One of the highlights of my current sales internship at GR8 People was attending NACE19 earlier this month. Working alongside my colleagues at our booth and speaking with college recruiters from across the country about how to improve their campus recruiting outcomes provided a meaningful learning experience, and I loved every minute of it.
Beyond meeting new people, it was interesting to understand what’s on the minds of college recruiters and the professionals who run university career centers. The challenges and opportunities discussed among attendees are wide-ranging and complex. But one of the most common themes I heard over the course of the conference is the need to get more students to attend campus career fairs and hiring events. As a student at Gettysburg College, and one who has already taken advantage of career services, I believe it’s a subject I can shed some light on.
It’s not the event itself, it’s what happens—or doesn’t—after.

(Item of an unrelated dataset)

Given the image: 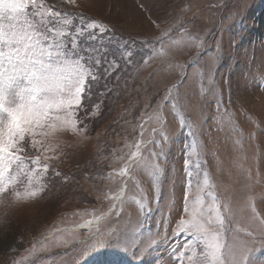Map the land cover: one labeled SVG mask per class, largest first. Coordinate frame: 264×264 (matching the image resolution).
<instances>
[{"label":"snow or ice","instance_id":"obj_1","mask_svg":"<svg viewBox=\"0 0 264 264\" xmlns=\"http://www.w3.org/2000/svg\"><path fill=\"white\" fill-rule=\"evenodd\" d=\"M75 4L76 0H0V203L9 198L36 197L45 191V184L33 181L36 168L41 169L42 175L50 171L40 155L32 154L44 148V142L36 137H47L49 130L58 135L86 133L87 121L97 115L101 107L100 103H93L92 98L100 88L110 91L108 81L120 79L121 63L132 62L134 53L126 43L122 49L109 47L114 40L119 44V40L106 24L61 8L62 5ZM77 19L78 23L75 22ZM210 35L205 32L193 36L181 22L165 29L158 38L165 50L157 52L153 46L148 57L143 59L142 62L147 63L154 56H161L170 67L179 69L181 79L157 102L154 117L149 116V120L155 119L159 128L152 127L151 138L145 139V125L142 123L139 138L132 145H126L135 150L119 157L123 161L118 172L122 187L111 197L119 202L118 206H112L115 220H111L112 214H108L110 223L106 229L97 226L86 236L58 241L56 247L62 249L60 256L75 253L70 261H61V264H80L83 257L108 246L114 238L124 242L125 250L131 251L136 264H145L146 255L169 239L171 219L163 222L160 231H142L153 210V201L147 193L154 192L158 202L168 177L172 143L166 119L169 112L179 118L180 127L187 128L188 134L194 138L184 149V176L187 179L182 211L188 218L180 215L175 226L171 227L176 264H257L256 253L264 252V213H259L254 204L248 211L246 203L233 200L230 184L221 185L224 193L219 194L207 161L201 163L197 160L195 167L203 168V185L198 190L203 193L208 189L211 203L205 206L203 196L198 195L195 204L191 207L189 204L188 192L193 176L190 160L197 149L195 137L199 129L196 121L190 117L186 119L185 114L192 109L191 101L195 98L190 91L192 86L186 82H194L197 78L200 81L199 95L205 103L199 104L196 111L201 122L206 119L205 108L210 102L215 103L216 111L211 118L218 125L224 123L225 116H232L227 109L220 113L225 85L220 73L224 48L222 40L209 39ZM186 37L188 42H185ZM181 43L184 47L194 46L196 55L188 63H173L183 50L179 46ZM188 68L193 71L189 73ZM235 69L234 64L228 65L229 72ZM261 76L264 77V73ZM231 83L229 79V89ZM249 119L259 125L256 131L247 134V139L252 141L251 158L255 162L258 150L264 155V113ZM232 131L240 133L236 127ZM243 142V136L236 141L237 144ZM212 155L217 171H222L220 159L215 153ZM228 157L229 176L231 164L248 158L234 156L231 151ZM243 171L251 180V169ZM55 175L61 173L55 172ZM130 180L140 192L139 198H131V203L136 206L135 212L125 211V205L129 203L125 199V190ZM260 197L264 199V192ZM238 215L240 219H237ZM104 219L105 214L94 217L95 222ZM94 221L89 220L80 227L91 229ZM49 239L45 236L39 248L34 244L25 250L29 253V264H45V260L47 264H55L47 255ZM80 245L85 247L80 248ZM13 264H16L15 260ZM157 264H168V261H157Z\"/></svg>","mask_w":264,"mask_h":264},{"label":"rangeland","instance_id":"obj_2","mask_svg":"<svg viewBox=\"0 0 264 264\" xmlns=\"http://www.w3.org/2000/svg\"><path fill=\"white\" fill-rule=\"evenodd\" d=\"M61 8L106 24L119 40V44L113 41L111 49H122L126 43L134 55L131 63H121L118 70L120 79L109 81L111 90L102 89L92 98V102L100 103L101 107L99 113L87 121L86 133L58 135L49 130L47 137H36L44 142V148L32 154L40 155L50 171L42 175L41 169L36 168L33 181H40L46 188L36 197L9 198L0 203V264H13L14 260L16 264H29V253L25 250L34 244L39 248L45 236L50 237L47 255L52 257L55 264L70 261L75 253L68 257L60 256L62 249L56 247L58 241L86 236L97 226L106 229L110 223L108 214H112L111 220H115L112 206H118L119 202L111 197L122 187L118 172L123 161L119 157L135 150L126 145H132L139 138L142 123L145 125V139L151 138L152 127L159 128L155 119L149 120V116L154 117L153 109L157 102L181 79L179 69L170 67L161 56H154L147 63L142 61L148 57L153 46L157 52L165 50L161 48L158 38L165 29L181 22L193 36L207 32L211 34L209 39L222 40L224 58L220 73L225 85L220 113L223 114L225 109L232 113L231 118L225 116L224 123L218 125L211 118L216 111L215 103L210 102L205 108L206 119L201 122L196 111L199 104L205 103L199 95L200 81L197 78L194 82H186L192 86L190 91L195 97L191 101L192 109L185 114L186 119L190 117L196 121L199 129L195 137L197 149L190 160L193 172L188 192L190 207L195 204L198 195L203 196L205 206L211 203V198L207 196L208 189L203 193L198 190L203 185V168L195 167L197 160H200L201 163L207 161L219 194L224 193L221 185L230 184L233 200L246 203L248 211L254 204L259 213H264V199L260 197L264 192V155L258 150L254 162L251 158L252 141L247 139V134L259 127L249 117L255 119L264 113V77L261 76L264 73V0H76L75 5H62ZM76 21L79 22L78 19ZM143 41L152 43L144 44ZM185 42H188L187 37ZM179 46L183 50L173 63L190 62L196 55V48L184 47V43ZM229 64L236 66L234 72L228 71ZM192 71L193 68H188L189 73ZM229 79L231 89L227 84ZM100 93L104 95L100 96ZM166 119L172 135L168 177L158 202L154 192L147 193L153 201V210L142 229L145 233L160 231L163 222L169 219L172 221L171 227H174L180 215L188 218L182 211L187 179L184 176V149L192 144L194 138L188 134L187 128L180 127L179 118H174L173 113H167ZM233 127L239 128L240 133L232 131ZM242 136L244 142L237 144L236 141ZM229 151L234 156L248 157L231 164V176ZM212 153L221 161L220 172ZM244 169H251V180ZM55 172L61 175L57 176ZM113 173L117 175H111ZM125 191V199L129 201L125 211L135 212L136 206L131 203V198H139L140 192L134 188L131 180ZM101 214H105V219L95 222L94 217ZM237 219H240L239 215ZM89 220L94 221L91 229L80 227ZM171 227L168 229L169 239L146 255L145 264H157L162 260L176 264ZM127 243L131 244V237ZM256 259L257 264H261L264 252L258 251ZM80 264L136 262L131 251L125 250L124 242L114 238L108 246L83 257Z\"/></svg>","mask_w":264,"mask_h":264},{"label":"trees","instance_id":"obj_3","mask_svg":"<svg viewBox=\"0 0 264 264\" xmlns=\"http://www.w3.org/2000/svg\"><path fill=\"white\" fill-rule=\"evenodd\" d=\"M86 17V16H85ZM87 18V17H86ZM89 19H93V18H91V17H89ZM114 45V43H112L111 45H110V48H112V46ZM103 83V82H102ZM108 83H109V81H108ZM103 88H100L99 90H98V92L99 91H101Z\"/></svg>","mask_w":264,"mask_h":264}]
</instances>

It appears many recruiters and career center directors believe that today’s students, in my case the oldest members of Gen Z, have no interest in attending campus events. Yet that hasn’t been my experience, nor that of my friends. I’ve learned a lot from the events I’ve attended thus far, about both the participating companies and the types of jobs that might be of interest when I graduate. The biggest problem from our perspective is that we rarely hear anything after we connect with a recruiter at an event or apply online as instructed—it’s the same “black hole” that experienced job seekers complain about regularly.
This lack of communication leaves students wondering what we did wrong and questioning if attending events is worth our time, especially when we can learn just as much ourselves through online research. When we invest time in an event and in learning more about your company and what you have to offer, we just want to know one way or the other, even if it means being told we’re not the right fit.

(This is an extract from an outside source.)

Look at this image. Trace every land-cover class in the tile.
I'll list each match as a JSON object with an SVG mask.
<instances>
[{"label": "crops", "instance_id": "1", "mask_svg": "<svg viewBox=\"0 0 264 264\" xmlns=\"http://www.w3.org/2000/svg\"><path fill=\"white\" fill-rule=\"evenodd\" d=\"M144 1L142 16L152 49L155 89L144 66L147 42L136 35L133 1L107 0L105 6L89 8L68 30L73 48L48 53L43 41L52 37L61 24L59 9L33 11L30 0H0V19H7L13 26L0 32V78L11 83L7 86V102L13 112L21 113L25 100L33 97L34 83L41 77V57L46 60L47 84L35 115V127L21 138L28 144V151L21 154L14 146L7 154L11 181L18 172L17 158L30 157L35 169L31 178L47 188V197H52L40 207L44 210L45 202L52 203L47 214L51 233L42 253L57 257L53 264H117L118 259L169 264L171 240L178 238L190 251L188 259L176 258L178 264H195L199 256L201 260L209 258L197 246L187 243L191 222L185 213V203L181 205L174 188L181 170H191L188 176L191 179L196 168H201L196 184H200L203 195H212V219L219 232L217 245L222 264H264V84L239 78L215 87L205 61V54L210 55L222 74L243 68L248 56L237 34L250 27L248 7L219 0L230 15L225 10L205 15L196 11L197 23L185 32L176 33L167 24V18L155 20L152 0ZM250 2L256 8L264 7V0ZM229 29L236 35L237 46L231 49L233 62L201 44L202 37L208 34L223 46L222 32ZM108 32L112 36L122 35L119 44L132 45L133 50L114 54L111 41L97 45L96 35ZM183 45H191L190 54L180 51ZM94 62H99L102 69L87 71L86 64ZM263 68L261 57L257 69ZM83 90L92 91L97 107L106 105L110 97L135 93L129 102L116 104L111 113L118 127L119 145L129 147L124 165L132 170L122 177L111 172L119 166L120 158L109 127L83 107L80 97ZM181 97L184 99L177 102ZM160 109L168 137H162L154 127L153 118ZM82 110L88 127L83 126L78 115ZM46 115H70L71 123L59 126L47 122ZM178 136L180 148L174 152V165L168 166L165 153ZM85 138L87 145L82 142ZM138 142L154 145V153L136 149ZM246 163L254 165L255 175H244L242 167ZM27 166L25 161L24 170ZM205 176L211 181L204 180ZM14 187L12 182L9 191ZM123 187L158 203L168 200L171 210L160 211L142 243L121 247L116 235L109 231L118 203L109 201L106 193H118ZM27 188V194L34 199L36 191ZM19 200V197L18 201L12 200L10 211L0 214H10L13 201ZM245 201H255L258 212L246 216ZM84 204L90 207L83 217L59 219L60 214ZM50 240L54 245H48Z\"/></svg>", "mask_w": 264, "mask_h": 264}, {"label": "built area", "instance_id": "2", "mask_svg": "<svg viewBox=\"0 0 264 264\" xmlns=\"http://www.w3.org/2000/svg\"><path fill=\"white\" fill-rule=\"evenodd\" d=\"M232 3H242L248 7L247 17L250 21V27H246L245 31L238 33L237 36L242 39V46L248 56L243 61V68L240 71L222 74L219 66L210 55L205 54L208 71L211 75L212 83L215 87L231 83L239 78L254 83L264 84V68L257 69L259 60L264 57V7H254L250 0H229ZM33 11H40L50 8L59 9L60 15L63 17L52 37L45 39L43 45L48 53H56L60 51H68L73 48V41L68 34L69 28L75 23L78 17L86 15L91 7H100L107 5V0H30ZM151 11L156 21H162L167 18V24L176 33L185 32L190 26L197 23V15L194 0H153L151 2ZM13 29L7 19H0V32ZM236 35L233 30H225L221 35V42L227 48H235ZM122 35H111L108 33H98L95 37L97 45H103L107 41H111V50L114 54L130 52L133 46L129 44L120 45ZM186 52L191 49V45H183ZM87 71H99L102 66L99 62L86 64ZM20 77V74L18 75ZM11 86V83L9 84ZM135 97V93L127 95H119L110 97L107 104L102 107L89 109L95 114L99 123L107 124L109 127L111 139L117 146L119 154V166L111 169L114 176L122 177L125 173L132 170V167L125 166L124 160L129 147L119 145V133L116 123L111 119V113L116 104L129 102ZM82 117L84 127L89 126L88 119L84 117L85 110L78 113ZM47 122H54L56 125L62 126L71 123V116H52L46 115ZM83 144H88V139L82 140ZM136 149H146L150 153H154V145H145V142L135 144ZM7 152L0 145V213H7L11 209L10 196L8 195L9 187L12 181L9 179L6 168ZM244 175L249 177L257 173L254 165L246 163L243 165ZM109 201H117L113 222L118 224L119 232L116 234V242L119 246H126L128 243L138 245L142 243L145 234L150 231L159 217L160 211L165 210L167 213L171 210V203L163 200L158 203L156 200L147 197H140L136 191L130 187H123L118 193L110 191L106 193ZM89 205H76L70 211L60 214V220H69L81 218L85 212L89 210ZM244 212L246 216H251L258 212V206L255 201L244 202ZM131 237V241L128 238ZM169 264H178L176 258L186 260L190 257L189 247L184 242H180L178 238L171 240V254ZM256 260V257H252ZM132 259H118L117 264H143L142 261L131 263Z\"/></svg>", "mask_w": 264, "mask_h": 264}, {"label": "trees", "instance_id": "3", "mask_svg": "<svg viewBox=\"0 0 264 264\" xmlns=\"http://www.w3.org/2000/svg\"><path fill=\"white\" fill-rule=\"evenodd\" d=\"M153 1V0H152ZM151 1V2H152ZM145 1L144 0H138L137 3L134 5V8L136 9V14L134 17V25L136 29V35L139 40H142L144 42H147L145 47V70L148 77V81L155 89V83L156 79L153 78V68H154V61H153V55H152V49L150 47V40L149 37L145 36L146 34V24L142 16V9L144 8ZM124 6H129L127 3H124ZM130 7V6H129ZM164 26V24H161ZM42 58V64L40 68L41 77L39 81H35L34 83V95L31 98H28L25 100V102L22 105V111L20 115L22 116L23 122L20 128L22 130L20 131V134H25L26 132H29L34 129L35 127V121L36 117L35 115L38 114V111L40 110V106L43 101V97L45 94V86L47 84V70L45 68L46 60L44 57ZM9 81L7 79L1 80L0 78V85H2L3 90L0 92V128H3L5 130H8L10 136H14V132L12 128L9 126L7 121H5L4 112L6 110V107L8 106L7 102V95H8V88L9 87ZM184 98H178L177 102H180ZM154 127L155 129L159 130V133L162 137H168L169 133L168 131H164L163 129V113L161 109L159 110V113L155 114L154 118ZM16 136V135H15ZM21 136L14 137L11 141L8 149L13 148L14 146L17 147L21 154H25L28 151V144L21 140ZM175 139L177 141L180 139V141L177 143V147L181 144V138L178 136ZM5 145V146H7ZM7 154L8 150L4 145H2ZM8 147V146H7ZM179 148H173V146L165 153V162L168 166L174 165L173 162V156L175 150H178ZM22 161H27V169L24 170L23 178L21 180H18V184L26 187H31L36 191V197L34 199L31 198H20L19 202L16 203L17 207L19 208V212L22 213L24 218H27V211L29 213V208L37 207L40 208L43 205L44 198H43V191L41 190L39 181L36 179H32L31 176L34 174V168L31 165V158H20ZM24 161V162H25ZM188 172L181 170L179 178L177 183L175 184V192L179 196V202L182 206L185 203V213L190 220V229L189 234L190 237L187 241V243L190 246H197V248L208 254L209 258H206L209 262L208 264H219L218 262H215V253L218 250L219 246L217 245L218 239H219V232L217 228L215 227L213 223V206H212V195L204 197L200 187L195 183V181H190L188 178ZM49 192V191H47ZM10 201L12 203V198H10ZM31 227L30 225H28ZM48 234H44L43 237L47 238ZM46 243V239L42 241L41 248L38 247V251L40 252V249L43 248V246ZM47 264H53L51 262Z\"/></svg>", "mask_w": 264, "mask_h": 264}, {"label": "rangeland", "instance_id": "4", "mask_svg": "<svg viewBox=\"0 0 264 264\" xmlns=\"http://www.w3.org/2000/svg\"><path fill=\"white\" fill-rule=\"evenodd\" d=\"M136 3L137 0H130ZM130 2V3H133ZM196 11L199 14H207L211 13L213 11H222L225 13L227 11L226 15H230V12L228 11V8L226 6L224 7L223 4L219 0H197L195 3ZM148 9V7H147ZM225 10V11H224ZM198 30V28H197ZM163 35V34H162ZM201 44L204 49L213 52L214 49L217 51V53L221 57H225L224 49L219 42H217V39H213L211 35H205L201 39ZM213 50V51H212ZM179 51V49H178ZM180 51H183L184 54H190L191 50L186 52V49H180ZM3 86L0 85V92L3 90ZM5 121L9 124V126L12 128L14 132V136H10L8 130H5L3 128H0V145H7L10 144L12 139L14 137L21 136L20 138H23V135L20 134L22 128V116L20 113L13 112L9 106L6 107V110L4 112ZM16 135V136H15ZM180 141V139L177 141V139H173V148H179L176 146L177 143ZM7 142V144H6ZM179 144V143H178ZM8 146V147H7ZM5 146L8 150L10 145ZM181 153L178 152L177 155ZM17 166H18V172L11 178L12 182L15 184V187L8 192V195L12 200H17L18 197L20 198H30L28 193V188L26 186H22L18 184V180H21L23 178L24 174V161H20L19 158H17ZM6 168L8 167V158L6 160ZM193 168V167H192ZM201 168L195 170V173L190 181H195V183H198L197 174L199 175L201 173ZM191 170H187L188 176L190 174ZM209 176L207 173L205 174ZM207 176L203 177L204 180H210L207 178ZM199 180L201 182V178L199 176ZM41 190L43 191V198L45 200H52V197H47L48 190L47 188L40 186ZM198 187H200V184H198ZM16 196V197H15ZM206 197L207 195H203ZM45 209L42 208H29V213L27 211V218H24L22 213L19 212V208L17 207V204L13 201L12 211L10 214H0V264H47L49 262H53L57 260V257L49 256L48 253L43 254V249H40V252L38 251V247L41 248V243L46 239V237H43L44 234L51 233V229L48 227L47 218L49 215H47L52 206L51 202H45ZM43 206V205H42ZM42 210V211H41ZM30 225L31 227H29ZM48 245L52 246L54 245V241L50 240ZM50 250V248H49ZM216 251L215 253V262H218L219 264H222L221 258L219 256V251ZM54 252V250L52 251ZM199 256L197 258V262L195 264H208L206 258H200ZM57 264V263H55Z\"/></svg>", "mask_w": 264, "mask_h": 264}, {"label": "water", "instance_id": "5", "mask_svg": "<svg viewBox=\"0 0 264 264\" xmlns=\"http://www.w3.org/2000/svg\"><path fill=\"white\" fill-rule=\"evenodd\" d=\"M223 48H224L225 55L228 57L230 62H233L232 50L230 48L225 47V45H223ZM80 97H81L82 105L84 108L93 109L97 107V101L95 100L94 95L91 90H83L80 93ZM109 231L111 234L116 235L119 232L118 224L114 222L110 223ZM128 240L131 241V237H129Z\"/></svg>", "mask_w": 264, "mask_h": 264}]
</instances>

Connect with us where we’re at.
To be fair, I realize that many recruiters are frustrated by what they perceive to be a lack of response on our end. Usually, this is because we don’t check our email regularly. It’s really that simple. If you want to get a response quickly, then text us. Self-service options are ideal, too, especially the ability to schedule an on campus interview. What surprised me most when I began working at GR8 People, as well as when I was at NACE19, is that these technologies and tools are readily available. If a company is truly concerned with its ability to attract new grads, then its first step should be to acquire the tools that will support its success.
We want to make the best possible career decisions.

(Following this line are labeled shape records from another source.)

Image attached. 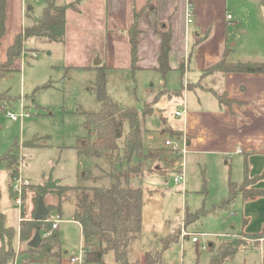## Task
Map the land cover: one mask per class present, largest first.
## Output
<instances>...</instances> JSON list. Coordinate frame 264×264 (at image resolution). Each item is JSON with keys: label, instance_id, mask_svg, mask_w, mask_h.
Masks as SVG:
<instances>
[{"label": "rangeland", "instance_id": "rangeland-1", "mask_svg": "<svg viewBox=\"0 0 264 264\" xmlns=\"http://www.w3.org/2000/svg\"><path fill=\"white\" fill-rule=\"evenodd\" d=\"M55 1L64 5L70 0ZM24 4L26 8H32L27 25L41 18L45 0H25ZM67 14L63 44L25 42L20 62L0 78V94H7L10 98L6 104L0 101V156L12 145L18 147V164L13 169L18 175L21 163L22 178L30 183L21 189L20 212L28 221L33 220L36 209L37 193L32 185H41L47 180H57L61 185L73 188L106 185V180H85L82 175L89 171L93 176L100 177L110 171L105 157H86L78 154L76 149L86 139H95L94 131L88 133L84 126V114L101 110L94 94L96 71L92 67H95L96 60H101L104 46H101V41L98 43L94 24L83 22L81 28L79 18L72 15L70 19L69 12ZM98 66L103 67L104 64ZM105 75L107 96L123 109L134 108L141 112L143 104L157 93V80L150 79L146 74L116 67L106 68ZM193 95L190 94L186 102V106L189 103L187 109L196 105ZM161 98L162 95L158 106L155 104L152 108L158 115L153 111L140 125L143 154L140 158L133 157L129 164L140 165L141 169L139 178H131L127 186L141 190L142 221L137 238L128 244V261L153 264V258L145 259L146 253H150L157 256L154 264H209L217 248L235 238L254 247L238 250L233 259L224 264H264V243L261 245L259 241L248 238L249 233L255 232L248 202L244 203L238 195L232 205L218 207L228 196L229 181H242L245 156L238 153L224 155L221 150H215L185 154L182 159L176 151L165 146L166 140H174L177 135L164 130L169 125L174 130L181 124V118L174 116L167 103L159 109L167 101ZM21 101L29 115L22 122H11L9 125L10 120L2 104L17 113L20 112ZM176 107L180 108L178 104ZM127 132L126 122L123 135ZM30 142L32 145L24 146ZM121 142L122 139L118 141ZM179 173L184 175L183 184L174 182ZM14 180L9 181L12 198L8 190L5 195L0 190V210L6 217V223L17 231L16 245L20 209L15 201L18 193L14 189ZM75 194L74 190L64 192L59 212L55 208L58 198L54 194L44 196L49 214L60 219L58 229L54 230L62 245L61 259L56 261L25 253V244L19 239L24 261L29 264H71L70 259L79 254L83 236L80 226L73 221ZM50 209L54 210L51 212ZM50 230L53 231L52 228ZM50 233L43 228L39 236L42 239ZM188 233H196L198 242L192 243L191 237L186 236ZM92 243L91 249L96 248L97 244ZM210 245L214 246L212 251ZM104 260L115 264L111 252Z\"/></svg>", "mask_w": 264, "mask_h": 264}, {"label": "crops", "instance_id": "crops-1", "mask_svg": "<svg viewBox=\"0 0 264 264\" xmlns=\"http://www.w3.org/2000/svg\"><path fill=\"white\" fill-rule=\"evenodd\" d=\"M24 3L25 0H6L5 34L0 40L1 62L6 60L7 48L27 25L25 11L31 8H26ZM67 4L72 6L65 11V33L68 12L70 19L72 15L79 18L81 28L83 22L94 24L98 43L101 41L104 46L100 64L107 69L131 70L128 33L137 15L134 72L157 80V93L183 86L178 97L169 98L163 94L161 99L167 101H163L165 104L159 109L167 103L174 111L173 107L182 99L188 102L190 94H195L196 105L194 108L189 105L181 124L173 128L186 136L187 155L215 150H221L224 155L243 154L250 176L264 171V72L207 76L204 82L223 89L228 99L233 100L230 106L219 104L211 92L187 89L189 84L200 80L205 69L221 59L224 51L229 63H264V0H70L64 5ZM30 13L27 12L28 17ZM165 27L171 30V41L169 71L162 77L157 70L161 50L157 29ZM14 62L15 68L19 58ZM2 168L5 167L0 166V190L5 195L9 191L10 174ZM253 188L264 189V181L257 182ZM248 205L254 233H258L264 227V196ZM260 243L263 245L264 241Z\"/></svg>", "mask_w": 264, "mask_h": 264}, {"label": "trees", "instance_id": "trees-1", "mask_svg": "<svg viewBox=\"0 0 264 264\" xmlns=\"http://www.w3.org/2000/svg\"><path fill=\"white\" fill-rule=\"evenodd\" d=\"M72 4L58 5L55 0H45V7L42 16L37 21H33L30 25L23 28L22 33L16 36L14 42L6 50V60L0 61V78L6 73L13 70L14 61L20 57L23 44L29 42L36 43H60L64 42L65 34V11ZM5 7L6 0H0V40L5 34ZM25 17L27 18V12ZM135 15L134 22L131 24L128 40L131 56V70L134 71L137 40V26ZM157 33L161 38V50L158 57V72L165 77L169 71L168 56L170 50L171 30L170 28L157 29ZM227 52L224 51L220 60L214 65L205 69L200 80L195 84H189L188 90L201 89L211 92L217 102L221 105L230 106L233 100L228 99L223 89L217 88L214 83H206L209 75L220 74L225 76L228 73H263L264 63L255 62H237L229 63L226 61ZM96 71L94 94L101 106L98 113H87L85 115L84 126L88 133L94 131L95 139L90 141L86 139L80 143L76 149L78 154L86 157L100 159L105 157L109 163L110 171L103 173L102 176H93L86 171L82 176L85 180H106V185H93L89 187H68L63 186L57 180L45 181L44 184L32 186L36 190V206L39 198H43L48 194H54L58 202L55 205L59 212L62 204V196L64 192L75 191V208L73 212V221L81 228L83 236V248L85 250L84 264H109L104 259L107 253L111 252L115 264H134L127 259V247L131 240L136 239L141 231L142 211L140 189L127 186L131 178H139L140 165L129 166L133 157L140 158L143 154V142L141 133V122L146 116H151L155 109L159 97L167 94L169 98L181 95L183 86L171 92H158L143 104V109L138 112L134 108L123 109L114 103L106 94V67H92ZM183 68V64L180 69ZM90 69V68H89ZM0 101L4 104L10 102L7 94H0ZM127 122L128 132L123 135V127ZM165 131H169L171 135L179 137L181 132L171 130V127H165ZM122 139L121 143L118 141ZM25 145H32L27 143ZM17 149L16 145H12L8 150L0 156V165H3L10 174L9 179L13 180L17 177V172L13 167L17 166ZM264 181V171L256 176H250L246 162L243 165V178L240 183H228V196L222 199L218 207L224 208L233 204L235 198L239 195L244 203L250 202L264 196V189L253 188L254 184ZM9 186V191H10ZM11 193V191H10ZM13 197L12 193L10 194ZM54 209H50L52 212ZM24 216V213H21ZM197 219V216L196 218ZM52 232L50 235L43 236L41 243L37 249L29 247V242L33 238L36 231ZM50 226H45L42 222L22 221L19 225V239L25 244L24 252L38 257H49L59 260L62 257V245L56 230L51 231ZM16 229L6 225V217L0 210V264H12L15 251ZM249 239L259 241L264 238V227L258 233L250 234ZM95 242L96 248L91 249L90 245ZM254 247V245H252ZM249 243L240 239L231 238L227 242L222 243L215 253L212 254L209 264H224L233 259L238 250L250 247ZM214 246H210V251ZM153 258L150 253H146V261ZM153 262V264H154ZM150 264V263H149Z\"/></svg>", "mask_w": 264, "mask_h": 264}, {"label": "built area", "instance_id": "built-area-1", "mask_svg": "<svg viewBox=\"0 0 264 264\" xmlns=\"http://www.w3.org/2000/svg\"><path fill=\"white\" fill-rule=\"evenodd\" d=\"M228 19H230V16H227ZM24 54V53H23ZM22 54V56H23ZM21 104V109L20 112L17 113H13L11 111H9L6 107L4 108L6 111V115L8 117V119L11 122H22V120L27 117L29 114H27L25 112L24 109V105L22 103V101L20 102ZM178 107L175 106L173 114L176 118H185V116L187 115V106H186V102L184 99H182L180 101V103L178 104ZM165 146L168 149H171L172 151H176L178 153V155L180 157L185 156V154H187L188 148H187V139L186 136L184 134H182L181 136L177 137L174 140H166L165 141ZM21 162V161H20ZM21 166V163L19 164ZM19 166V171H18V175L14 180L15 183V188L17 190L18 196L16 198V205L18 206V208L20 209L18 211V216H17V222L20 224L22 221H25L26 219L22 217V212L21 211V206H22V200H21V189L23 186H26L28 184H30L29 182H27L26 180H24L22 178L21 175V167ZM175 183H184V175L182 173H179L175 179H174ZM13 187V184H12ZM28 221V220H26ZM42 223H50L52 230L56 229L58 224L60 223V219L58 216L53 215V214H48L47 215V219L46 221L42 222ZM18 231H19V227H18ZM19 236V235H18ZM186 236L191 237V242L192 243H197V235L196 233H188L186 234ZM264 239H260L259 242H263ZM21 248H20V242L19 239H17L16 245H15V251H14V259H13V263L12 264H29L28 261H24V258H22L21 256ZM84 255H85V250L83 248V244L82 247L80 248L79 254L76 257H72L70 259V263L71 264H84Z\"/></svg>", "mask_w": 264, "mask_h": 264}, {"label": "water", "instance_id": "water-1", "mask_svg": "<svg viewBox=\"0 0 264 264\" xmlns=\"http://www.w3.org/2000/svg\"><path fill=\"white\" fill-rule=\"evenodd\" d=\"M99 64H100V60H96L94 63L95 66H98ZM154 114L158 115V112L154 111ZM48 214H49V210L47 209L43 198H39L36 209H35V213L33 216V220L36 222H44V221H46ZM39 235H40V232L36 231L33 238L29 242V247H31L33 249L38 248V246L41 243V238Z\"/></svg>", "mask_w": 264, "mask_h": 264}]
</instances>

Technology is an essential part of the campus hiring process, but equally important is showing me how my interests and abilities are a fit with the role I’m interviewing for. Providing a detailed job description and talking me through exactly what I’ll be doing and what I can expect on a day-to-day basis is a good start. I want to learn about the company culture and its management, though I usually want to see what current employees have to say, so that means reading online reviews.
Pay is a big factor, and I’m also seeking opportunities for ongoing training and advancement. The bottom line is that after four years of college, not to mention 12 years of schooling, making the right career decision is critical to me and to my friends, and we will be looking to you for help here, too.
See you on campus.
When the time comes to find a full-time job after graduation, I expect to use several resources. LinkedIn is one as its already been useful for researching jobs that relate to what I’m interested in and to set up internships. Indeed and Glassdoor are additional resources I plan to tap into, and I like that they often include average salary ranges for job postings. But I also plan to attend campus hiring events, and I hope to see you there.